## [WHAT TO DO]
Transcribe the data below verbatim from the line with "6. PERFORMANCE" to the line with "6.2 Comparison of the Three Lower Bounds". Include both of those lines.

## [DATASET ENTRIES]
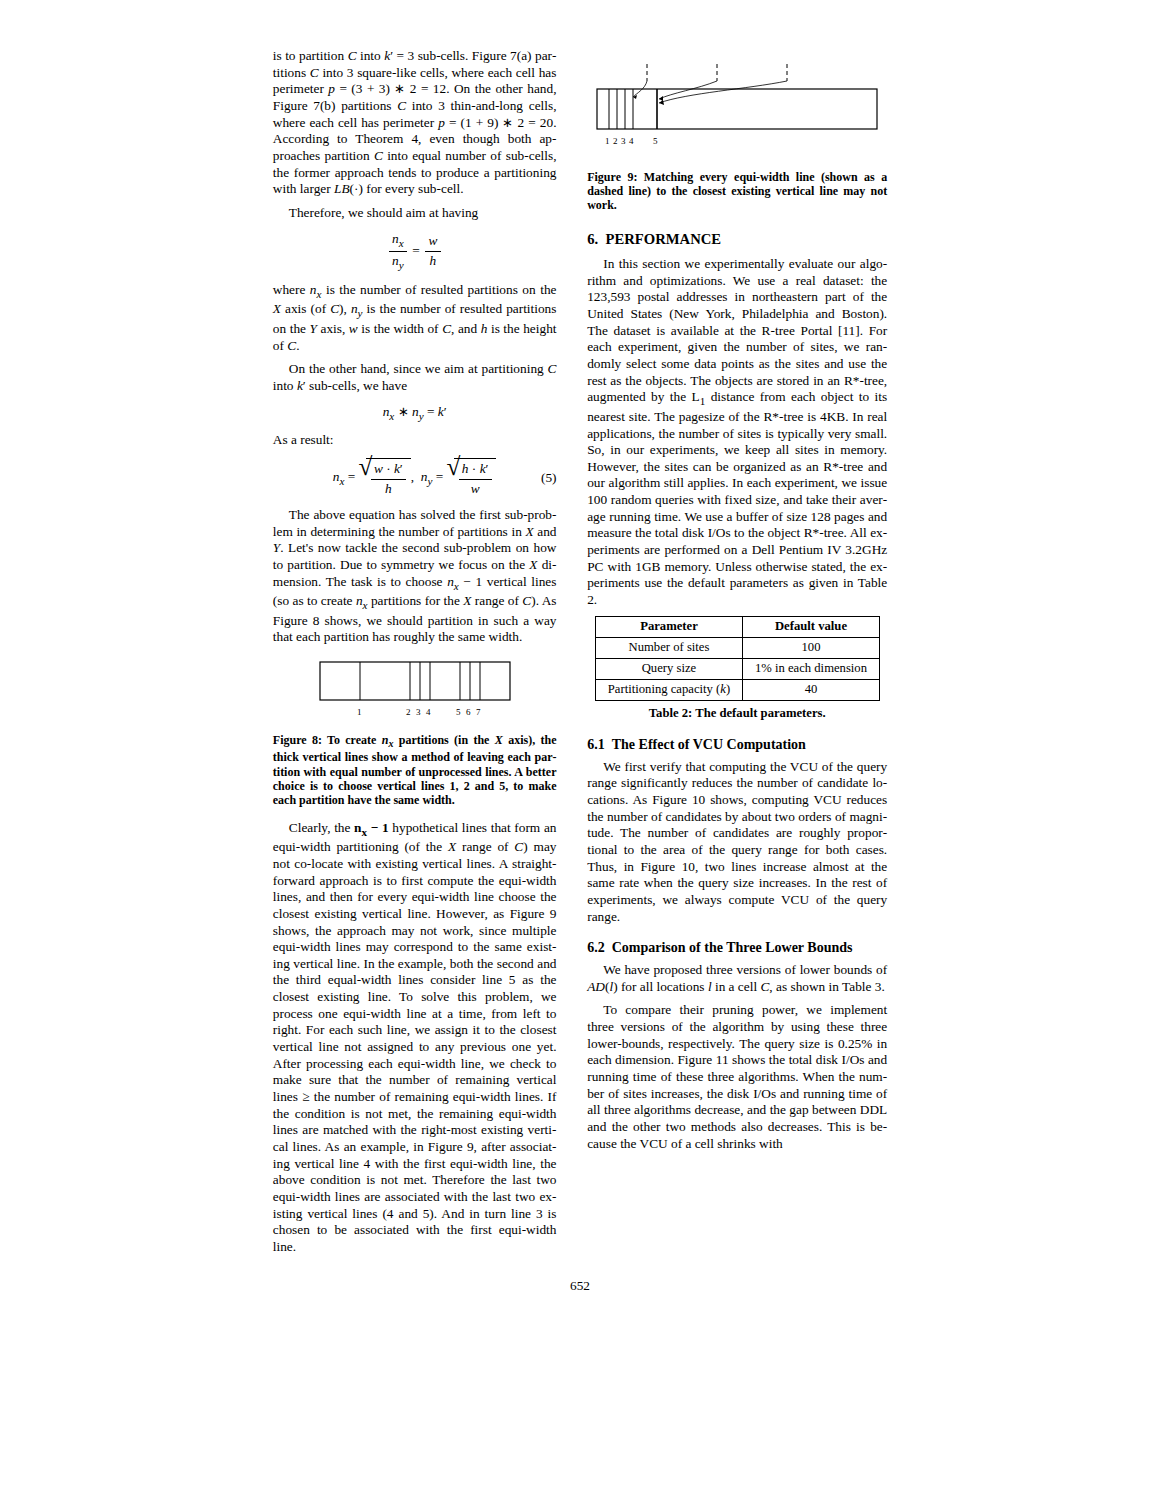is to partition C into k′ = 3 sub-cells. Figure 7(a) partitions C into 3 square-like cells, where each cell has perimeter p = (3 + 3) ∗ 2 = 12. On the other hand, Figure 7(b) partitions C into 3 thin-and-long cells, where each cell has perimeter p = (1 + 9) ∗ 2 = 20. According to Theorem 4, even though both approaches partition C into equal number of sub-cells, the former approach tends to produce a partitioning with larger LB(·) for every sub-cell.
Therefore, we should aim at having
nx ny = wh
where nx is the number of resulted partitions on the X axis (of C), ny is the number of resulted partitions on the Y axis, w is the width of C, and h is the height of C.
On the other hand, since we aim at partitioning C into k′ sub-cells, we have
nx ∗ ny = k′
As a result:
nx = w · k′h, ny = h · k′w (5)
The above equation has solved the first sub-problem in determining the number of partitions in X and Y. Let's now tackle the second sub-problem on how to partition. Due to symmetry we focus on the X dimension. The task is to choose nx − 1 vertical lines (so as to create nx partitions for the X range of C). As Figure 8 shows, we should partition in such a way that each partition has roughly the same width.
1 2 3 4 5 6 7
Figure 8: To create nx partitions (in the X axis), the thick vertical lines show a method of leaving each partition with equal number of unprocessed lines. A better choice is to choose vertical lines 1, 2 and 5, to make each partition have the same width.
Clearly, the nx − 1 hypothetical lines that form an equi-width partitioning (of the X range of C) may not co-locate with existing vertical lines. A straightforward approach is to first compute the equi-width lines, and then for every equi-width line choose the closest existing vertical line. However, as Figure 9 shows, the approach may not work, since multiple equi-width lines may correspond to the same existing vertical line. In the example, both the second and the third equal-width lines consider line 5 as the closest existing line. To solve this problem, we process one equi-width line at a time, from left to right. For each such line, we assign it to the closest vertical line not assigned to any previous one yet. After processing each equi-width line, we check to make sure that the number of remaining vertical lines ≥ the number of remaining equi-width lines. If the condition is not met, the remaining equi-width lines are matched with the right-most existing vertical lines. As an example, in Figure 9, after associating vertical line 4 with the first equi-width line, the above condition is not met. Therefore the last two equi-width lines are associated with the last two existing vertical lines (4 and 5). And in turn line 3 is chosen to be associated with the first equi-width line.
1 2 3 4 5
Figure 9: Matching every equi-width line (shown as a dashed line) to the closest existing vertical line may not work.
6. PERFORMANCE
In this section we experimentally evaluate our algorithm and optimizations. We use a real dataset: the 123,593 postal addresses in northeastern part of the United States (New York, Philadelphia and Boston). The dataset is available at the R-tree Portal [11]. For each experiment, given the number of sites, we randomly select some data points as the sites and use the rest as the objects. The objects are stored in an R*-tree, augmented by the L1 distance from each object to its nearest site. The pagesize of the R*-tree is 4KB. In real applications, the number of sites is typically very small. So, in our experiments, we keep all sites in memory. However, the sites can be organized as an R*-tree and our algorithm still applies. In each experiment, we issue 100 random queries with fixed size, and take their average running time. We use a buffer of size 128 pages and measure the total disk I/Os to the object R*-tree. All experiments are performed on a Dell Pentium IV 3.2GHz PC with 1GB memory. Unless otherwise stated, the experiments use the default parameters as given in Table 2.
| Parameter | Default value |
| --- | --- |
| Number of sites | 100 |
| Query size | 1% in each dimension |
| Partitioning capacity ( k ) | 40 |
Table 2: The default parameters.
6.1 The Effect of VCU Computation
We first verify that computing the VCU of the query range significantly reduces the number of candidate locations. As Figure 10 shows, computing VCU reduces the number of candidates by about two orders of magnitude. The number of candidates are roughly proportional to the area of the query range for both cases. Thus, in Figure 10, two lines increase almost at the same rate when the query size increases. In the rest of experiments, we always compute VCU of the query range.
6.2 Comparison of the Three Lower Bounds
We have proposed three versions of lower bounds of AD(l) for all locations l in a cell C, as shown in Table 3.
To compare their pruning power, we implement three versions of the algorithm by using these three lower-bounds, respectively. The query size is 0.25% in each dimension. Figure 11 shows the total disk I/Os and running time of these three algorithms. When the number of sites increases, the disk I/Os and running time of all three algorithms decrease, and the gap between DDL and the other two methods also decreases. This is because the VCU of a cell shrinks with
652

## [TASK ANSWER]
6. PERFORMANCE
In this section we experimentally evaluate our algorithm and optimizations. We use a real dataset: the 123,593 postal addresses in northeastern part of the United States (New York, Philadelphia and Boston). The dataset is available at the R-tree Portal [11]. For each experiment, given the number of sites, we randomly select some data points as the sites and use the rest as the objects. The objects are stored in an R*-tree, augmented by the L1 distance from each object to its nearest site. The pagesize of the R*-tree is 4KB. In real applications, the number of sites is typically very small. So, in our experiments, we keep all sites in memory. However, the sites can be organized as an R*-tree and our algorithm still applies. In each experiment, we issue 100 random queries with fixed size, and take their average running time. We use a buffer of size 128 pages and measure the total disk I/Os to the object R*-tree. All experiments are performed on a Dell Pentium IV 3.2GHz PC with 1GB memory. Unless otherwise stated, the experiments use the default parameters as given in Table 2.
| Parameter | Default value |
| --- | --- |
| Number of sites | 100 |
| Query size | 1% in each dimension |
| Partitioning capacity ( k ) | 40 |
Table 2: The default parameters.
6.1 The Effect of VCU Computation
We first verify that computing the VCU of the query range significantly reduces the number of candidate locations. As Figure 10 shows, computing VCU reduces the number of candidates by about two orders of magnitude. The number of candidates are roughly proportional to the area of the query range for both cases. Thus, in Figure 10, two lines increase almost at the same rate when the query size increases. In the rest of experiments, we always compute VCU of the query range.
6.2 Comparison of the Three Lower Bounds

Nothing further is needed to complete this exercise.